::: TEXT BLOCK :::
Cardiac rehabilitation: impact and uptake

An overview of the evidence for cardiac rehabilitation, including the core components of cardiac rehabilitation, its impact on morbidity and mortality and the need to improve uptake.

The health landscape is continually changing. Financial austerity has reached peak levels and led to demands from health funders and commissioners for much greater accountability in terms of the quality of service delivery and measurable patient outcomes.

Cardiac rehabilitation (CR) is a clinical and cost-effective intervention delivered by a multidisciplinary team (MDT). Despite having extensive evidence of effect, it has failed to attract half of eligible patients.1-3 

The stated ambition of NHS England and NICE, through its quality standard (QS99), is to improve uptake from 45% to greater than 65% in the next 5 years.4,5 Cardiologists play a fundamental role in treating heart disease, especially following a heart attack, with GPs orchestrating the longer-term care of these patients.

Cardiologists and GPs are well placed to support and endorse CR by promoting referral, which is known to improve uptake and completion of CR.

What is cardiac rehabilitation?

Cardiac rehabilitation often involves a combination of inpatient and outpatient services. Patients are recruited during an acute cardiac event or planned hospital procedure and supports them through to baseline assessment, core delivery of CR, and final re-assessment with long-term planning (Figure 1).

Figure 1.

CR services are multi-component, tailored to patient need, and based on an assessment of all core components of CR, which includes lifestyle interventions, education, risk factor management, psychosocial interventions, and long-term management, delivered by a skilled multidisciplinary team (see box 1).6

Box 1: BACPR core components of cardiac rehabilitation6

Lifestyle interventions for:

  • physical activity and exercise training
  • diet and weight management
  • smoking cessation

Education and support for health behaviour change
Medical risk factor management
Psychosocial support, including management of anxiety and depression
A long-term management strategy
Audit, evaluation, and certification of meeting minimum standards

How do we know about the quality of CR delivery?

The National Audit of Cardiac Rehabilitation (NACR), which is funded by the British Heart Foundation, monitors CR delivery against nationally agreed minimum clinical standards.1 

The NACR tracks uptake to CR annually and, although there has been a steady improvement year-on-year, the national mean for CR uptake remains at less than half (47%) of the number of eligible patients.1 Repeated NICE guidance, over the last 10 years, has recommended CR attendance for conventional post-heart attack patients, and those with heart failure.3,7

A recent review of CR evidence and practice highlights that UK CR has made significant progress but programmes need to be more innovative if they are to attract a higher proportion of eligible patients.8 The British Association for Cardiovascular Prevention and Rehabilitation (BACPR) service standards for CR, and national data from routine clinical practice, suggest that patient outcome is optimal when CR is delivered early.6,9 

There is huge variability in the timing of CR across England, Wales, and Northern Ireland, which is of major concern as it means that patients in one part of the country, where CR is timely, are likely to do better than in locations where there is a significant delay in starting CR.1

The traditional mode of delivery is predominately structured, group-based programmes which can be effective if delivered to evidence-based protocols. However, many patients are not attracted to this mode of delivery, with some preferring home-based or self-managed CR.
::: RECORDS :::
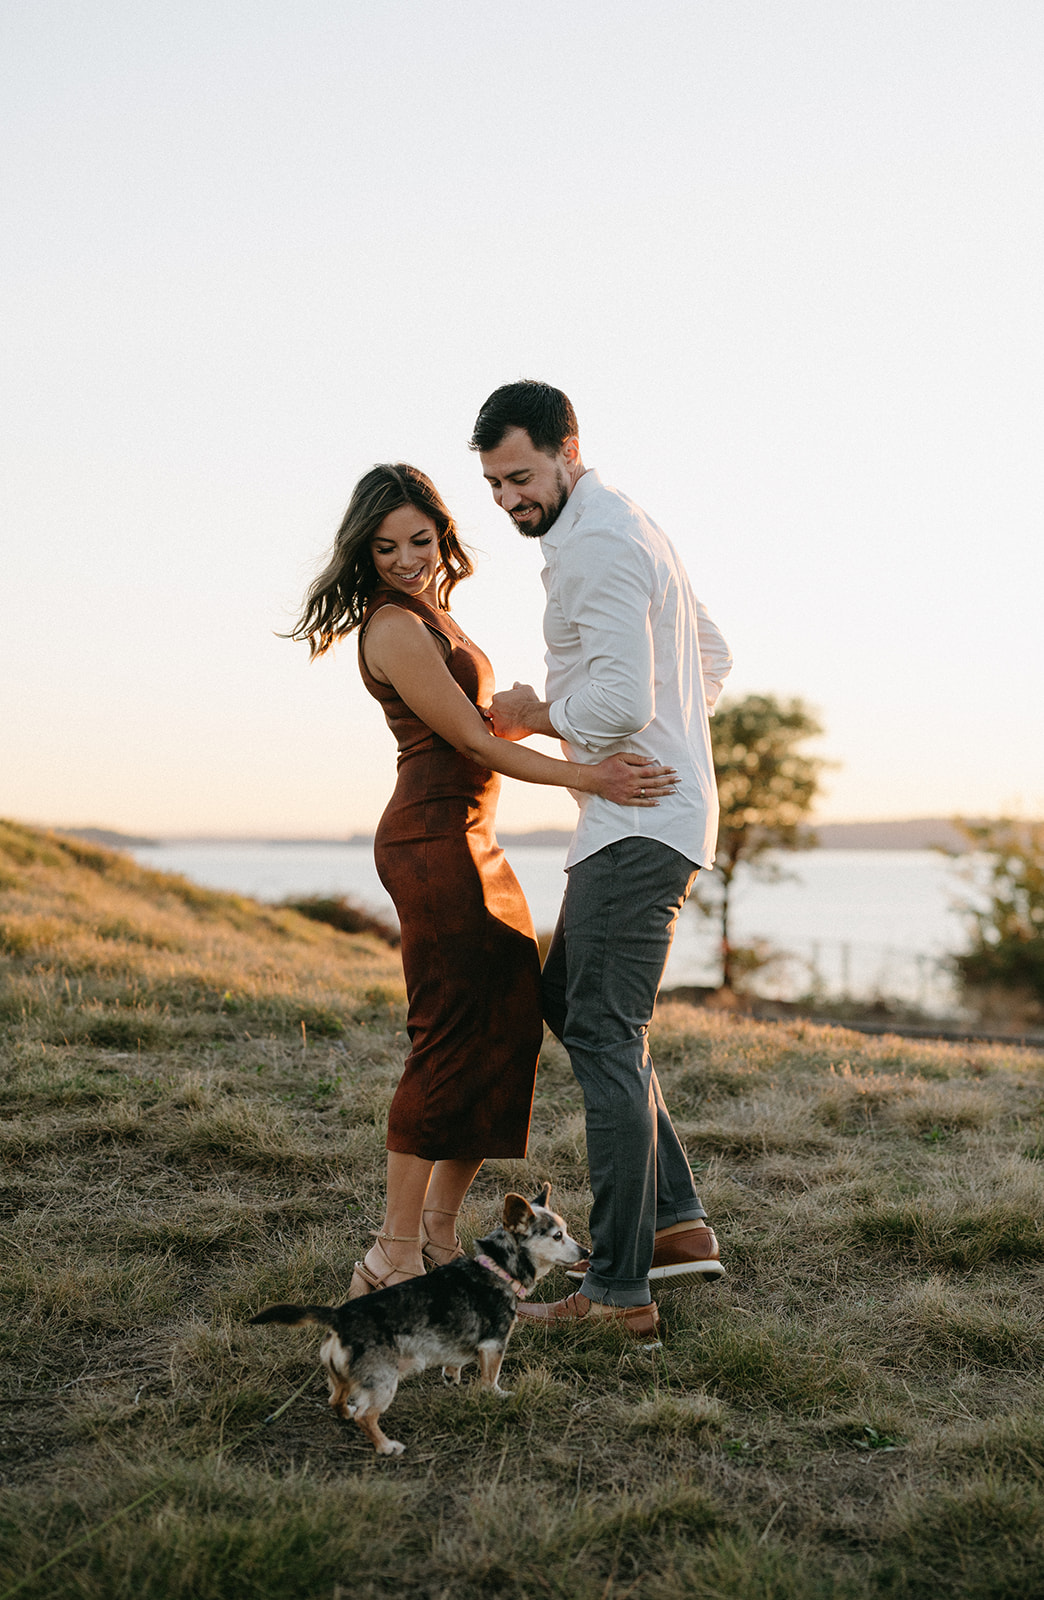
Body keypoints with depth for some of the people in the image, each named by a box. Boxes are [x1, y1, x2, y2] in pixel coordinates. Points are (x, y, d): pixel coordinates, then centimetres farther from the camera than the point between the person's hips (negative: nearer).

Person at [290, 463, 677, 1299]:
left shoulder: (431, 614, 18)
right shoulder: (393, 628, -12)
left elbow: (487, 721, 21)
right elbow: (473, 743, -17)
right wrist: (591, 778, -23)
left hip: (471, 843, 10)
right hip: (434, 841, -10)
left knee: (513, 1027, 10)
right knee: (454, 1039, -9)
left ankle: (440, 1235, 18)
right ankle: (393, 1260, -2)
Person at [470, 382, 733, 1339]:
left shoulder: (596, 545, -14)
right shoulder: (627, 529, 20)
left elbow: (621, 701, -25)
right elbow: (713, 656, 27)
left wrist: (534, 714, -7)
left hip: (636, 827, -11)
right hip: (661, 815, 11)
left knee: (605, 1036, -8)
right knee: (571, 1000, 17)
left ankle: (619, 1290, -1)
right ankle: (678, 1221, 16)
:::
WORK INSTRUCTION. Could you continue the text on cardiac rehabilitation from where it stops?

YOUR RESPONSE.
The costs for delivery and outcomes from hospital-based and facilitated home-based CR are comparable.10 Aligning the mode of delivery of CR with patient choice not only helps to resolve issues about low uptake but is also known to yield comparable benefits to group-based CR.11 Patients should be offered a range of options, including group-based, home-based, and even online CR, all of which can be supported by conventional CR teams.

The caveat to this type of innovation is that patients will require a thorough baseline assessment and it is essential, as part of the CR approach, that patients are invited back to undergo a post-CR assessment. Without pre- and post-CR assessments, providers are unlikely to develop the evidence to support patient choice and preference.

Effects of cardiac rehabilitation

Effect on mortality and morbidity
Two updated Cochrane reviews have established the strength of evidence underpinning CR. The first, by Anderson and colleagues, involved 63 studies with 14,486 participants, and found that CR reduced cardiovascular mortality (relative risk [RR] 0.74,), and the risk of hospital admissions (RR 0.82). There were additional benefits in the form of higher levels of health-related quality of life after CR.2

The second was by Taylor and colleagues, and involved 33 trials with 4740 heart failure patients. There was a trend towards a reduction in mortality with longer follow-up (more than 12 months), RR 0.88. Heart failure specific admissions were significantly reduced (RR 0.61), and there was improvement in health related quality of life (HRQL).12

What is clear from the literature is that multi-component CR is effective, and that the exercise component is safe.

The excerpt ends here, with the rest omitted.